TASK DIRECTIONS - The material must be repeated exactly, with every line intact.

---

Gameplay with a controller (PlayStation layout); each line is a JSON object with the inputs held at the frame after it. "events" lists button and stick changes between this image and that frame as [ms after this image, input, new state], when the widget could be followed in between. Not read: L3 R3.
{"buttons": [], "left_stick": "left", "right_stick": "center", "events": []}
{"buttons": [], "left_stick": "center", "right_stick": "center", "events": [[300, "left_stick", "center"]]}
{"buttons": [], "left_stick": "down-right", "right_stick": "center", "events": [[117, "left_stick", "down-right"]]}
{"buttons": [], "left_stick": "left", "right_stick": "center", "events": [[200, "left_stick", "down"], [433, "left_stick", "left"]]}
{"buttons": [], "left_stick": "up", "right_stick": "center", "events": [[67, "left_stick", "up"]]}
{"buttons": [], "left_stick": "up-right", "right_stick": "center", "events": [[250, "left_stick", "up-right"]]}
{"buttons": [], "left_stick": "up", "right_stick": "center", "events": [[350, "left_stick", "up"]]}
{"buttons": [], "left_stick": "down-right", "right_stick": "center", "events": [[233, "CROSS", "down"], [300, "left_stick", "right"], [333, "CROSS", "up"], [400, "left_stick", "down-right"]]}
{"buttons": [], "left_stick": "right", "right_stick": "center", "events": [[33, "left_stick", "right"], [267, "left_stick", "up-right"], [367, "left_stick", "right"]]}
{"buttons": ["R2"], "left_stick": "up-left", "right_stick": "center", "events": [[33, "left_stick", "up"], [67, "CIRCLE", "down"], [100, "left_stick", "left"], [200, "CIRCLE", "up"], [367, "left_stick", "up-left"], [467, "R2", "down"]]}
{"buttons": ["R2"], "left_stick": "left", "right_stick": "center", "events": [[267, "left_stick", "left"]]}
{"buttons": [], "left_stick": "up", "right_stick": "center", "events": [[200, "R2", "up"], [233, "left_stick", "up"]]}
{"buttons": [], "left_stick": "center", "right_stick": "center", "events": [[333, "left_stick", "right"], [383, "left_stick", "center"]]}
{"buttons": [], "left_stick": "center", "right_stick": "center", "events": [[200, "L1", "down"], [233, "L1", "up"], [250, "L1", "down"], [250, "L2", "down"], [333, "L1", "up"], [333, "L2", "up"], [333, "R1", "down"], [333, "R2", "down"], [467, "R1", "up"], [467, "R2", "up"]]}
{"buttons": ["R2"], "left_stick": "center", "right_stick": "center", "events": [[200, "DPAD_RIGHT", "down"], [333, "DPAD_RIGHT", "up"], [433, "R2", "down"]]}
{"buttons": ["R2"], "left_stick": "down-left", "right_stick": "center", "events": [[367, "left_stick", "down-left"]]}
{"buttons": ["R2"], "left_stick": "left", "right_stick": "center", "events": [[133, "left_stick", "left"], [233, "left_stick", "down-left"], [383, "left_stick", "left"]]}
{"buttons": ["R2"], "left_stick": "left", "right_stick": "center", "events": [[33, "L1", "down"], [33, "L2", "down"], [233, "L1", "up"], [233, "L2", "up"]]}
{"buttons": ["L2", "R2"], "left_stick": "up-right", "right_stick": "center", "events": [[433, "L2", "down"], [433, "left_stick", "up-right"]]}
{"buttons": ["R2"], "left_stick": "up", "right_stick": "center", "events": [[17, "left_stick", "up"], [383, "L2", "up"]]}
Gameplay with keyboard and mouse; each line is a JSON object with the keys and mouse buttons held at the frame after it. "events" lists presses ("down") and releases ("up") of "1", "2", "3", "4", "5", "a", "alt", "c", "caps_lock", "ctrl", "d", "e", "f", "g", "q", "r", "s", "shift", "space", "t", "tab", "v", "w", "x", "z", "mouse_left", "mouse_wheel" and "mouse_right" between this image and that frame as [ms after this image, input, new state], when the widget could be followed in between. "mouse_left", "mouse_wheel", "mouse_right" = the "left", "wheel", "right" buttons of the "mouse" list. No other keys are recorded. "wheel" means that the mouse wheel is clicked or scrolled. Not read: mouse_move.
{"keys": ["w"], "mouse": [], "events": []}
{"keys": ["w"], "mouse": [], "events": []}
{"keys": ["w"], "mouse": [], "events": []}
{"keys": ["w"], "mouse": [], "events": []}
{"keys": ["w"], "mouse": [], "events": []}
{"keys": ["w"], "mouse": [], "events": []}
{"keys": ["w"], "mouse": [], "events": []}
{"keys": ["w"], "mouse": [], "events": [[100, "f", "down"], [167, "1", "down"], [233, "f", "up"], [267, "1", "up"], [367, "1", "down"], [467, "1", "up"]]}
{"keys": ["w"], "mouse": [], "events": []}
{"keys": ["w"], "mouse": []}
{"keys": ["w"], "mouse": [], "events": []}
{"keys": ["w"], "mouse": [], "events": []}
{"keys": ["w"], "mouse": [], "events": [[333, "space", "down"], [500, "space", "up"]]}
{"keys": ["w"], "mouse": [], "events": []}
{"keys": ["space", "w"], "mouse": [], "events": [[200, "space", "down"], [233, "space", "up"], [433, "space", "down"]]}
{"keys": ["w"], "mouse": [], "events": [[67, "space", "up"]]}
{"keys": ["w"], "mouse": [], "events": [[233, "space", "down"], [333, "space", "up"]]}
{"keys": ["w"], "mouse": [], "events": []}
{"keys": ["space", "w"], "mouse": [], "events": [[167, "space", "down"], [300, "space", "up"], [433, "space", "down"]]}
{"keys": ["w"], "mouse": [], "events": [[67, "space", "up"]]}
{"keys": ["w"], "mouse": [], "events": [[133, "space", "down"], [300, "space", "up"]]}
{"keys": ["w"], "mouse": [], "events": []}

---

SOLUTION TO THIS EXERCISE -
Gameplay with a controller (PlayStation layout); each line is a JSON object with the inputs held at the frame after it. "events" lists button and stick changes between this image and that frame as [ms after this image, input, new state], when the widget could be followed in between. Not read: L3 R3.
{"buttons": [], "left_stick": "left", "right_stick": "center", "events": []}
{"buttons": [], "left_stick": "center", "right_stick": "center", "events": [[300, "left_stick", "center"]]}
{"buttons": [], "left_stick": "down-right", "right_stick": "center", "events": [[117, "left_stick", "down-right"]]}
{"buttons": [], "left_stick": "left", "right_stick": "center", "events": [[200, "left_stick", "down"], [433, "left_stick", "left"]]}
{"buttons": [], "left_stick": "up", "right_stick": "center", "events": [[67, "left_stick", "up"]]}
{"buttons": [], "left_stick": "up-right", "right_stick": "center", "events": [[250, "left_stick", "up-right"]]}
{"buttons": [], "left_stick": "up", "right_stick": "center", "events": [[350, "left_stick", "up"]]}
{"buttons": [], "left_stick": "down-right", "right_stick": "center", "events": [[233, "CROSS", "down"], [300, "left_stick", "right"], [333, "CROSS", "up"], [400, "left_stick", "down-right"]]}
{"buttons": [], "left_stick": "right", "right_stick": "center", "events": [[33, "left_stick", "right"], [267, "left_stick", "up-right"], [367, "left_stick", "right"]]}
{"buttons": ["R2"], "left_stick": "up-left", "right_stick": "center", "events": [[33, "left_stick", "up"], [67, "CIRCLE", "down"], [100, "left_stick", "left"], [200, "CIRCLE", "up"], [367, "left_stick", "up-left"], [467, "R2", "down"]]}
{"buttons": ["R2"], "left_stick": "left", "right_stick": "center", "events": [[267, "left_stick", "left"]]}
{"buttons": [], "left_stick": "up", "right_stick": "center", "events": [[200, "R2", "up"], [233, "left_stick", "up"]]}
{"buttons": [], "left_stick": "center", "right_stick": "center", "events": [[333, "left_stick", "right"], [383, "left_stick", "center"]]}
{"buttons": [], "left_stick": "center", "right_stick": "center", "events": [[200, "L1", "down"], [233, "L1", "up"], [250, "L1", "down"], [250, "L2", "down"], [333, "L1", "up"], [333, "L2", "up"], [333, "R1", "down"], [333, "R2", "down"], [467, "R1", "up"], [467, "R2", "up"]]}
{"buttons": ["R2"], "left_stick": "center", "right_stick": "center", "events": [[200, "DPAD_RIGHT", "down"], [333, "DPAD_RIGHT", "up"], [433, "R2", "down"]]}
{"buttons": ["R2"], "left_stick": "down-left", "right_stick": "center", "events": [[367, "left_stick", "down-left"]]}
{"buttons": ["R2"], "left_stick": "left", "right_stick": "center", "events": [[133, "left_stick", "left"], [233, "left_stick", "down-left"], [383, "left_stick", "left"]]}
{"buttons": ["R2"], "left_stick": "left", "right_stick": "center", "events": [[33, "L1", "down"], [33, "L2", "down"], [233, "L1", "up"], [233, "L2", "up"]]}
{"buttons": ["L2", "R2"], "left_stick": "up-right", "right_stick": "center", "events": [[433, "L2", "down"], [433, "left_stick", "up-right"]]}
{"buttons": ["R2"], "left_stick": "up", "right_stick": "center", "events": [[17, "left_stick", "up"], [383, "L2", "up"]]}
Gameplay with keyboard and mouse; each line is a JSON object with the keys and mouse buttons held at the frame after it. "events" lists presses ("down") and releases ("up") of "1", "2", "3", "4", "5", "a", "alt", "c", "caps_lock", "ctrl", "d", "e", "f", "g", "q", "r", "s", "shift", "space", "t", "tab", "v", "w", "x", "z", "mouse_left", "mouse_wheel" and "mouse_right" between this image and that frame as [ms after this image, input, new state], when the widget could be followed in between. "mouse_left", "mouse_wheel", "mouse_right" = the "left", "wheel", "right" buttons of the "mouse" list. No other keys are recorded. "wheel" means that the mouse wheel is clicked or scrolled. Not read: mouse_move.
{"keys": ["w"], "mouse": [], "events": []}
{"keys": ["w"], "mouse": [], "events": []}
{"keys": ["w"], "mouse": [], "events": []}
{"keys": ["w"], "mouse": [], "events": []}
{"keys": ["w"], "mouse": [], "events": []}
{"keys": ["w"], "mouse": [], "events": []}
{"keys": ["w"], "mouse": [], "events": []}
{"keys": ["w"], "mouse": [], "events": [[100, "f", "down"], [167, "1", "down"], [233, "f", "up"], [267, "1", "up"], [367, "1", "down"], [467, "1", "up"]]}
{"keys": ["w"], "mouse": [], "events": []}
{"keys": ["w"], "mouse": []}
{"keys": ["w"], "mouse": [], "events": []}
{"keys": ["w"], "mouse": [], "events": []}
{"keys": ["w"], "mouse": [], "events": [[333, "space", "down"], [500, "space", "up"]]}
{"keys": ["w"], "mouse": [], "events": []}
{"keys": ["space", "w"], "mouse": [], "events": [[200, "space", "down"], [233, "space", "up"], [433, "space", "down"]]}
{"keys": ["w"], "mouse": [], "events": [[67, "space", "up"]]}
{"keys": ["w"], "mouse": [], "events": [[233, "space", "down"], [333, "space", "up"]]}
{"keys": ["w"], "mouse": [], "events": []}
{"keys": ["space", "w"], "mouse": [], "events": [[167, "space", "down"], [300, "space", "up"], [433, "space", "down"]]}
{"keys": ["w"], "mouse": [], "events": [[67, "space", "up"]]}
{"keys": ["w"], "mouse": [], "events": [[133, "space", "down"], [300, "space", "up"]]}
{"keys": ["w"], "mouse": [], "events": []}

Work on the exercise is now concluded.